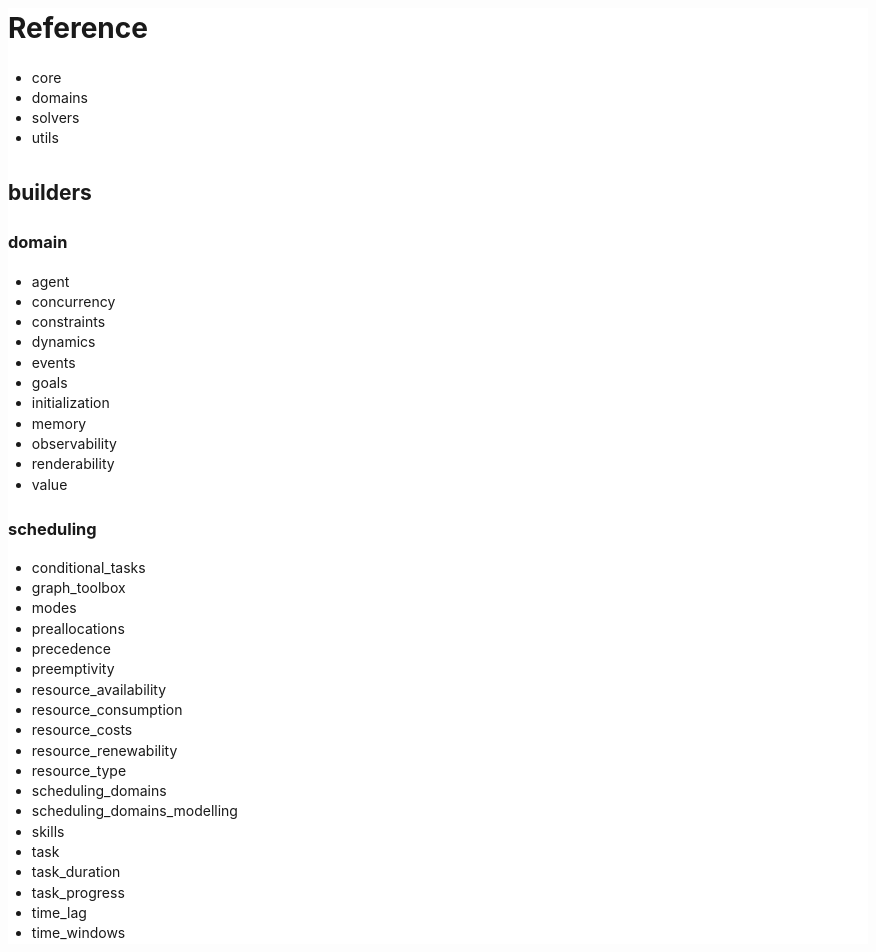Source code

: # Reference

- <router-link to="_skdecide.core">core</router-link>
- <router-link to="_skdecide.domains">domains</router-link>
- <router-link to="_skdecide.solvers">solvers</router-link>
- <router-link to="_skdecide.utils">utils</router-link>

## builders


### domain

- <router-link to="_skdecide.builders.domain.agent">agent</router-link>
- <router-link to="_skdecide.builders.domain.concurrency">concurrency</router-link>
- <router-link to="_skdecide.builders.domain.constraints">constraints</router-link>
- <router-link to="_skdecide.builders.domain.dynamics">dynamics</router-link>
- <router-link to="_skdecide.builders.domain.events">events</router-link>
- <router-link to="_skdecide.builders.domain.goals">goals</router-link>
- <router-link to="_skdecide.builders.domain.initialization">initialization</router-link>
- <router-link to="_skdecide.builders.domain.memory">memory</router-link>
- <router-link to="_skdecide.builders.domain.observability">observability</router-link>
- <router-link to="_skdecide.builders.domain.renderability">renderability</router-link>
- <router-link to="_skdecide.builders.domain.value">value</router-link>

### scheduling

- <router-link to="_skdecide.builders.scheduling.conditional_tasks">conditional_tasks</router-link>
- <router-link to="_skdecide.builders.scheduling.graph_toolbox">graph_toolbox</router-link>
- <router-link to="_skdecide.builders.scheduling.modes">modes</router-link>
- <router-link to="_skdecide.builders.scheduling.preallocations">preallocations</router-link>
- <router-link to="_skdecide.builders.scheduling.precedence">precedence</router-link>
- <router-link to="_skdecide.builders.scheduling.preemptivity">preemptivity</router-link>
- <router-link to="_skdecide.builders.scheduling.resource_availability">resource_availability</router-link>
- <router-link to="_skdecide.builders.scheduling.resource_consumption">resource_consumption</router-link>
- <router-link to="_skdecide.builders.scheduling.resource_costs">resource_costs</router-link>
- <router-link to="_skdecide.builders.scheduling.resource_renewability">resource_renewability</router-link>
- <router-link to="_skdecide.builders.scheduling.resource_type">resource_type</router-link>
- <router-link to="_skdecide.builders.scheduling.scheduling_domains">scheduling_domains</router-link>
- <router-link to="_skdecide.builders.scheduling.scheduling_domains_modelling">scheduling_domains_modelling</router-link>
- <router-link to="_skdecide.builders.scheduling.skills">skills</router-link>
- <router-link to="_skdecide.builders.scheduling.task">task</router-link>
- <router-link to="_skdecide.builders.scheduling.task_duration">task_duration</router-link>
- <router-link to="_skdecide.builders.scheduling.task_progress">task_progress</router-link>
- <router-link to="_skdecide.builders.scheduling.time_lag">time_lag</router-link>
- <router-link to="_skdecide.builders.scheduling.time_windows">time_windows</router-link>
+ + + + +
■ WHAT THE TASK ASKS
In the copy, every entry appears exactly as written above and no picture appears.

■ SOLUTION
Source code

: # Reference

- <router-link to="_skdecide.core">core</router-link>
- <router-link to="_skdecide.domains">domains</router-link>
- <router-link to="_skdecide.solvers">solvers</router-link>
- <router-link to="_skdecide.utils">utils</router-link>

## builders


### domain

- <router-link to="_skdecide.builders.domain.agent">agent</router-link>
- <router-link to="_skdecide.builders.domain.concurrency">concurrency</router-link>
- <router-link to="_skdecide.builders.domain.constraints">constraints</router-link>
- <router-link to="_skdecide.builders.domain.dynamics">dynamics</router-link>
- <router-link to="_skdecide.builders.domain.events">events</router-link>
- <router-link to="_skdecide.builders.domain.goals">goals</router-link>
- <router-link to="_skdecide.builders.domain.initialization">initialization</router-link>
- <router-link to="_skdecide.builders.domain.memory">memory</router-link>
- <router-link to="_skdecide.builders.domain.observability">observability</router-link>
- <router-link to="_skdecide.builders.domain.renderability">renderability</router-link>
- <router-link to="_skdecide.builders.domain.value">value</router-link>

### scheduling

- <router-link to="_skdecide.builders.scheduling.conditional_tasks">conditional_tasks</router-link>
- <router-link to="_skdecide.builders.scheduling.graph_toolbox">graph_toolbox</router-link>
- <router-link to="_skdecide.builders.scheduling.modes">modes</router-link>
- <router-link to="_skdecide.builders.scheduling.preallocations">preallocations</router-link>
- <router-link to="_skdecide.builders.scheduling.precedence">precedence</router-link>
- <router-link to="_skdecide.builders.scheduling.preemptivity">preemptivity</router-link>
- <router-link to="_skdecide.builders.scheduling.resource_availability">resource_availability</router-link>
- <router-link to="_skdecide.builders.scheduling.resource_consumption">resource_consumption</router-link>
- <router-link to="_skdecide.builders.scheduling.resource_costs">resource_costs</router-link>
- <router-link to="_skdecide.builders.scheduling.resource_renewability">resource_renewability</router-link>
- <router-link to="_skdecide.builders.scheduling.resource_type">resource_type</router-link>
- <router-link to="_skdecide.builders.scheduling.scheduling_domains">scheduling_domains</router-link>
- <router-link to="_skdecide.builders.scheduling.scheduling_domains_modelling">scheduling_domains_modelling</router-link>
- <router-link to="_skdecide.builders.scheduling.skills">skills</router-link>
- <router-link to="_skdecide.builders.scheduling.task">task</router-link>
- <router-link to="_skdecide.builders.scheduling.task_duration">task_duration</router-link>
- <router-link to="_skdecide.builders.scheduling.task_progress">task_progress</router-link>
- <router-link to="_skdecide.builders.scheduling.time_lag">time_lag</router-link>
- <router-link to="_skdecide.builders.scheduling.time_windows">time_windows</router-link>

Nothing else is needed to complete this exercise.